▶ **作業指示 A**
以下のページ抜粋から、「HuggingFaceとDa」を含む語句で始まり「アプリを作るというものです。」で終わる部分を、一字一句変えずに抜き出してください。

▶ **ページ抜粋**
HuggingFaceとDatabricksApps、Mosaic AIを用いた生成AIアプリの構築

Last updated at 2025-04-03Posted at 2025-04-03

こちらのブログで紹介されている内容をウォークスルーします。猫の画像を見て手が止まりませんでした。

ブログの内容そのままでは動かないので、適宜修正、補足しています。

ここで紹介されているのは、ベースとなる画像に対してプロンプトを与えることで、それに応じて画像を加工できるアプリを作るというものです。

HuggingFaceモデルのモデルサービングエンドへのデプロイ

この章では、HuggingFaceモデルをDatabricksのMosaic AIモデルサービングにデプロイすることが主な作業となります。これによって、アプリからモデルにアクセスできるようになります。

ノートブックを作成して、サーバレスコンピュートにアタッチします。

%pip install diffusers 
%pip install -U mlflow databricks-sdk
%restart_python

サンプル画像をボリュームにロード

import diffusers
from diffusers.utils import load_image, make_image_grid
from databricks.sdk import WorkspaceClient
from io import BytesIO

init_image = load_image("https://huggingface.co/datasets/huggingface/documentation-images/resolve/main/diffusers/cat.png")

# init_imageがPIL Imageオブジェクトであると仮定
w = WorkspaceClient()

# PIL Imageをバイトに変換
img_byte_arr = BytesIO()
init_image.save(img_byte_arr, format='PNG')  # または 'JPEG' を使用
img_byte_arr = img_byte_arr.getvalue()

# ボリューム内の保存先パスを定義
destination_path = "/Volumes/users/takaaki_yayoi/data/image_submitted.PNG"

# 画像をボリュームにアップロード
w.files.upload(destination_path, img_byte_arr, overwrite=True)

アップロードされました。

HuggingFaceからのモデルをUnity CatalogにMLflowで登録

モデルの前処理、後処理を含むメソッドを持つクラスで生成AIモデルをラッピングします。

使っているモデルはこちらです。

▶ **表示データ**
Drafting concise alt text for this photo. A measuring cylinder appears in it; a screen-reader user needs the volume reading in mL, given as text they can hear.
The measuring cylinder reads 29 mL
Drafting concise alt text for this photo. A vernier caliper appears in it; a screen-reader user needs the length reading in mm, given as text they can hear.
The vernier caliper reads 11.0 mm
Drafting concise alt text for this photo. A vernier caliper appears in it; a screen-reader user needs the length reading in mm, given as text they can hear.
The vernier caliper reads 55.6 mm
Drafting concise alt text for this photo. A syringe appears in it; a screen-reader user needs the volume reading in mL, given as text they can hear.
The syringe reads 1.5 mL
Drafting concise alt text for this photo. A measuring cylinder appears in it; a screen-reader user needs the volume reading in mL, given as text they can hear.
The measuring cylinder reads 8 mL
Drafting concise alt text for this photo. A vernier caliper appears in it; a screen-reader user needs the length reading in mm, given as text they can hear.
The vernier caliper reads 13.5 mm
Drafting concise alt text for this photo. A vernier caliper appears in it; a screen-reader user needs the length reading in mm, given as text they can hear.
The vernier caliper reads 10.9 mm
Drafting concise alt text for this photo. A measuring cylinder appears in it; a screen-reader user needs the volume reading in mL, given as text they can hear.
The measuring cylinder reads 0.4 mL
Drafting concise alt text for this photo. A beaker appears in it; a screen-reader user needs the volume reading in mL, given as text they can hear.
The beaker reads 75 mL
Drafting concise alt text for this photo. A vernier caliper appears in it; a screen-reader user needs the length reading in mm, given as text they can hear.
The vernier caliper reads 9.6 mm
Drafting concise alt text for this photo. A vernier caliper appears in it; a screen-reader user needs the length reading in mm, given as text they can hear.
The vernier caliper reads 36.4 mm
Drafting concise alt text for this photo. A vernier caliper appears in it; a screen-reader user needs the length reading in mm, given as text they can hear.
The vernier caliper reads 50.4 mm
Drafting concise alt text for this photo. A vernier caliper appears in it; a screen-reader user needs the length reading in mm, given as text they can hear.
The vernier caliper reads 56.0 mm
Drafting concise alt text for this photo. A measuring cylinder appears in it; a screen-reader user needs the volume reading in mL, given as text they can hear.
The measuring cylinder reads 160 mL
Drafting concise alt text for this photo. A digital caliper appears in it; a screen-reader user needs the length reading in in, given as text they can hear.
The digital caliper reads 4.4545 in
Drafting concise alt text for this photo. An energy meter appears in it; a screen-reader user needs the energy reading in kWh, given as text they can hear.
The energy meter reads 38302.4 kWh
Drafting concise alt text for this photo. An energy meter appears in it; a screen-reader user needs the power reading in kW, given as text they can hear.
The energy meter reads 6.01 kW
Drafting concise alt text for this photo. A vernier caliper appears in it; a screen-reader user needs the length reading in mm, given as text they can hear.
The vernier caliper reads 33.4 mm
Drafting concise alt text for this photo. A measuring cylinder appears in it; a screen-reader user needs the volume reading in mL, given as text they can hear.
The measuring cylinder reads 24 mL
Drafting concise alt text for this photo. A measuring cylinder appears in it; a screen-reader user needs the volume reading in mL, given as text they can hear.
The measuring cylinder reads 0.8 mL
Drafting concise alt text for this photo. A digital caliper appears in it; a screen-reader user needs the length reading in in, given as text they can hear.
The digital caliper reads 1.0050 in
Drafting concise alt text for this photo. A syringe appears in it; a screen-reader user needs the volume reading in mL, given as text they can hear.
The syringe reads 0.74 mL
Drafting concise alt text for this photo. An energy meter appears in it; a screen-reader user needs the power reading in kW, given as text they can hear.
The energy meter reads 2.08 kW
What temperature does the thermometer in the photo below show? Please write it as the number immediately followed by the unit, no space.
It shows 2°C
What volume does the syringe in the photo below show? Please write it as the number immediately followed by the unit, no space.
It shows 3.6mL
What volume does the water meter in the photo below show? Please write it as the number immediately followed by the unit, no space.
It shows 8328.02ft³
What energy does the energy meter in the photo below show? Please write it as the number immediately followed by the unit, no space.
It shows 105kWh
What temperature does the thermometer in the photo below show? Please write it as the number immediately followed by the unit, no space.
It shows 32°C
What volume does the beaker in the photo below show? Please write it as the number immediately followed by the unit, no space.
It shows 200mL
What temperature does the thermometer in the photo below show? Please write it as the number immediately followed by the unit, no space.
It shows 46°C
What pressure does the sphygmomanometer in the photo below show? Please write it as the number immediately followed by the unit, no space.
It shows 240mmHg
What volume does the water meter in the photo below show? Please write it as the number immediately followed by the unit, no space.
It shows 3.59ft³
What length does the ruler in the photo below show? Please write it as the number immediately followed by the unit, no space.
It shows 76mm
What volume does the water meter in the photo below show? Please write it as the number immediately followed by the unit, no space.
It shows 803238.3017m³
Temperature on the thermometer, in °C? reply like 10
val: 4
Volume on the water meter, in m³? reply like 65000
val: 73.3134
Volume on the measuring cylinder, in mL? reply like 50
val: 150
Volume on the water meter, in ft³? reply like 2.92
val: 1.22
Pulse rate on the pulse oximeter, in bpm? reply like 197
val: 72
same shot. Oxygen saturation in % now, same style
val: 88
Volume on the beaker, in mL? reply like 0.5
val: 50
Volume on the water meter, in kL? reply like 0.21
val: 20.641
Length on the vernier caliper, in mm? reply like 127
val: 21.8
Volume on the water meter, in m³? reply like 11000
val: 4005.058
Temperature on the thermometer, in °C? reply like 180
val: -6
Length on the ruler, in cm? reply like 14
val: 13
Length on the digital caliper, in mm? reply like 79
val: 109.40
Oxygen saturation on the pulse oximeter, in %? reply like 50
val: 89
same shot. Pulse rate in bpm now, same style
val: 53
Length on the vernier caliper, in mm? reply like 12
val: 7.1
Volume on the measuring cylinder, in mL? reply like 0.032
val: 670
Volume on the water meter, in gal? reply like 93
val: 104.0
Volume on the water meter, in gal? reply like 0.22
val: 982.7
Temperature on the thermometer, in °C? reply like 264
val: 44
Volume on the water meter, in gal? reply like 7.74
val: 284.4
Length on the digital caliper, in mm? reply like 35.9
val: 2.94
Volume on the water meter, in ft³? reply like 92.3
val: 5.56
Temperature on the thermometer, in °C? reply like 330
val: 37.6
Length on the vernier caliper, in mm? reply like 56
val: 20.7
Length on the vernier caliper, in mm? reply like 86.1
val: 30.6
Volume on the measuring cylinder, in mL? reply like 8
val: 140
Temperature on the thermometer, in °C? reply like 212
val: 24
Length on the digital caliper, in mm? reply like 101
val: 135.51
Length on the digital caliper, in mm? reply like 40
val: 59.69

▶ **作業指示 B**
上のエントリを、先頭行から「The measuring cylinder reads 8 mL」を含む行まで、両端の行も含めて一字一句変えずに書き写してください。

▶ **解答 A**
HuggingFaceとDatabricksApps、Mosaic AIを用いた生成AIアプリの構築

Last updated at 2025-04-03Posted at 2025-04-03

こちらのブログで紹介されている内容をウォークスルーします。猫の画像を見て手が止まりませんでした。

ブログの内容そのままでは動かないので、適宜修正、補足しています。

ここで紹介されているのは、ベースとなる画像に対してプロンプトを与えることで、それに応じて画像を加工できるアプリを作るというものです。

▶ **解答 B**
Drafting concise alt text for this photo. A measuring cylinder appears in it; a screen-reader user needs the volume reading in mL, given as text they can hear.
The measuring cylinder reads 29 mL
Drafting concise alt text for this photo. A vernier caliper appears in it; a screen-reader user needs the length reading in mm, given as text they can hear.
The vernier caliper reads 11.0 mm
Drafting concise alt text for this photo. A vernier caliper appears in it; a screen-reader user needs the length reading in mm, given as text they can hear.
The vernier caliper reads 55.6 mm
Drafting concise alt text for this photo. A syringe appears in it; a screen-reader user needs the volume reading in mL, given as text they can hear.
The syringe reads 1.5 mL
Drafting concise alt text for this photo. A measuring cylinder appears in it; a screen-reader user needs the volume reading in mL, given as text they can hear.
The measuring cylinder reads 8 mL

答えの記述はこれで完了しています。